Inside Higher Ed today offers a column by Daniel Chambliss of Hamilton College, taking issue with the Spellings commission report on higher education, and its analogies comparinf education to manufacturing:
By the conclusion of Secretary of Education Margaret Spellings’ recently-convened Test of Leadership Summit on Higher Education, I finally understood why her proposals are so … well, so ill-conceived. They rest on a faulty metaphor: the belief that education is essentially like manufacturing. High school students are “your raw material,” as Rhode Island Gov. Donald Carcieri told us. We need “more productive delivery models,” economies of scale, even something called “process redesign strategies.” Underlying everything is the belief that business does things right, higher education does things wrong, and a crisis is almost upon us, best symbolized by that coming tsunami of Chinese and Indian scientists we hear so much about. Time for higher ed to shape up and adopt the wisdom of business.
As regular readers know, this is very much in line with my own opinions, so you might expect that I’d be thrilled with the op-ed. Unfortunately, Chambliss goes a little too far in the other direction.
He chooses three ideas from the Spellings report to object to in detail:
- “If it isn’t measured, it isn’t happening.”
- Motivation is simple
- Clearly stated goals at the outset are a prerequisite for success.
He ridicules each in turn by saying that these may well apply to steel girders, but students are not steel girders. Which is all well and good, except that the propositions represented by those phrases are, for the most part, fairly unobjectionable.
Take, for example, his comment on the first point, which he summarizes as “Without formal assessment… nobody learns anything.”:
But for human beings, it’s obviously wrong, unmeasured good things happen all the time. Left alone, a 5-year old will explore, discover, and learn. So will a 20-year-old. They get up in the morning and do things, for at least a good part of the day, whether anyone watches and measures them or not. Many people read even if they aren’t forced to. The professor does nothing; the student learns anyway.
That’s a lovely thought, and I’m sure it’s true to some degree, but it completely misses the point. The idea, as I understand it, is not that we need to give lots of tests in order to force students to learn, it’s that we need to give tests so we can know what they’ve learned.
And, you know, I don’thave a problem with that. I’m a scientist, so I like data, and collecting data is generally a good thing. The mere fact that learning can happy outside a formal classroom context is no reason not to try to collect data about what’s going on.
Now, it’s also true that data collection can be overdone, particularly when talking about “high-stakes testing” and the like. It’s important that whatever means you choose to assess student progress be minimally burdensome for the people doing the ground-level work, and that you don’t try to fool yourself into thinking that you’re measuring finer distinctions than your tools allow, and there are solid arguments to be made against the Spellings commission and other educational reports on those grounds. That’s not what I get from this op-ed, though, and I’m not comfortable with what this does say.

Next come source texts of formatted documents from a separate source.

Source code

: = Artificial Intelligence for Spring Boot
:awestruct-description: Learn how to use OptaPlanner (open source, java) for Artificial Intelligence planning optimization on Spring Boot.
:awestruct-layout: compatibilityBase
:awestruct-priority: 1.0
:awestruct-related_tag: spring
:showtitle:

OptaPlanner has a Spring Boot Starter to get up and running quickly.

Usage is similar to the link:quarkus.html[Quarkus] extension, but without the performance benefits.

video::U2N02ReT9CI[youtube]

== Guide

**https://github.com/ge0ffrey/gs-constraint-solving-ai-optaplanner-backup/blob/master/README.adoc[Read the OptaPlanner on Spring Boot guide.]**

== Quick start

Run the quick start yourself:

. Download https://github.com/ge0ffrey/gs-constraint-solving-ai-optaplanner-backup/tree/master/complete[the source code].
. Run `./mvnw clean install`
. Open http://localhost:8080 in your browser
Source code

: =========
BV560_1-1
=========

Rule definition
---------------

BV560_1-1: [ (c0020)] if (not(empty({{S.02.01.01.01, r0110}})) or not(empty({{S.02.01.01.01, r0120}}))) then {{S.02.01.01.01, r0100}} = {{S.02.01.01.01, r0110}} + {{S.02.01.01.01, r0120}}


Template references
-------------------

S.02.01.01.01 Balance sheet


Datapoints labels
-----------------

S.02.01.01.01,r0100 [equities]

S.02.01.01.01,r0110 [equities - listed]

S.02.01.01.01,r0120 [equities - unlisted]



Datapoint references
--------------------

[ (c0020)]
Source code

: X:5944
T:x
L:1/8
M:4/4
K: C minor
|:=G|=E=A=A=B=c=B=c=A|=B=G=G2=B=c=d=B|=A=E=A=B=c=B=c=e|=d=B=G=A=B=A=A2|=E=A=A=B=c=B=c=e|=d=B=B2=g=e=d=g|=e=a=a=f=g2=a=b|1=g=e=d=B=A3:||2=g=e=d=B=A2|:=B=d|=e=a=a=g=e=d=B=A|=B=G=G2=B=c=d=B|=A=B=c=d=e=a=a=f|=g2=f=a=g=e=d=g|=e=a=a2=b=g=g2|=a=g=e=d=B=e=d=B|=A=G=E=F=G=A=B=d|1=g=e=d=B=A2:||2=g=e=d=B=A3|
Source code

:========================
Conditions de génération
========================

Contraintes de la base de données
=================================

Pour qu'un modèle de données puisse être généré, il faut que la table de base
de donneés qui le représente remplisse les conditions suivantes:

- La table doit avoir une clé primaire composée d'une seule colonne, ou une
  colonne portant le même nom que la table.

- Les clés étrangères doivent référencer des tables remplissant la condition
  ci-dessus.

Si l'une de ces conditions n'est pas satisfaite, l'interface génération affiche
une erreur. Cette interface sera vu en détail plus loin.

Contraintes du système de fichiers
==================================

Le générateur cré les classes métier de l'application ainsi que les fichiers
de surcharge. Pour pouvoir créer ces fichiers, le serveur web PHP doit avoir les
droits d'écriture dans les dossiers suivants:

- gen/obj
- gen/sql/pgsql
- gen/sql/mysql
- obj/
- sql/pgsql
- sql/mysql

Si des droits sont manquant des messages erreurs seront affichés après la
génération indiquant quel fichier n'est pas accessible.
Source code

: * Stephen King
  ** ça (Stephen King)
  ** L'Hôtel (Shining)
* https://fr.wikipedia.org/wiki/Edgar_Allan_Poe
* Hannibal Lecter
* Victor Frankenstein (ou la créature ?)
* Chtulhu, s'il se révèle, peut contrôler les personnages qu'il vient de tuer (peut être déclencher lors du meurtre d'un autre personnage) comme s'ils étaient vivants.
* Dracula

There are similar problems with the objections raised to the other two points. The argument is strongest on the motivation issue, where he correctly notes that trying to push basic incentives too far can lead to perverse results, but again, the fact that dramatic actions can have unexpected consequences doesn’t mean that more moderate actions can’t work as planned. The final point is just bizarre, though– the need for clear goals seems to me to be completely obvious and reasonable. You can disagree about what the goals should be, or what tolerance you’ll allow for implementations that come up just short of those goals, but you need to have goals, and the clearer the better.
So, once again, I find myself in the squishy middle. I find most advocates of “assessment” based reform in education to be excessively technocratic, but Chambliss comes off as the prototypical fuzzy-headed humanist trying to deny the very existence of any objective reality, and I’m not comfortable with that, either. (The great irony here is that his byline lists him as “director of the Project for Assessment of Liberal Arts Education.”)
On some level, they each have the same problem with analogies: groups like the Spellings commission take the analogy between education and business farther than I think is productive, but Chambliss is taking it even farther in insisting that they’re trying to treat students like steel girders. Neither view is particularly accurate, and the analogy has become a real barrier to communication.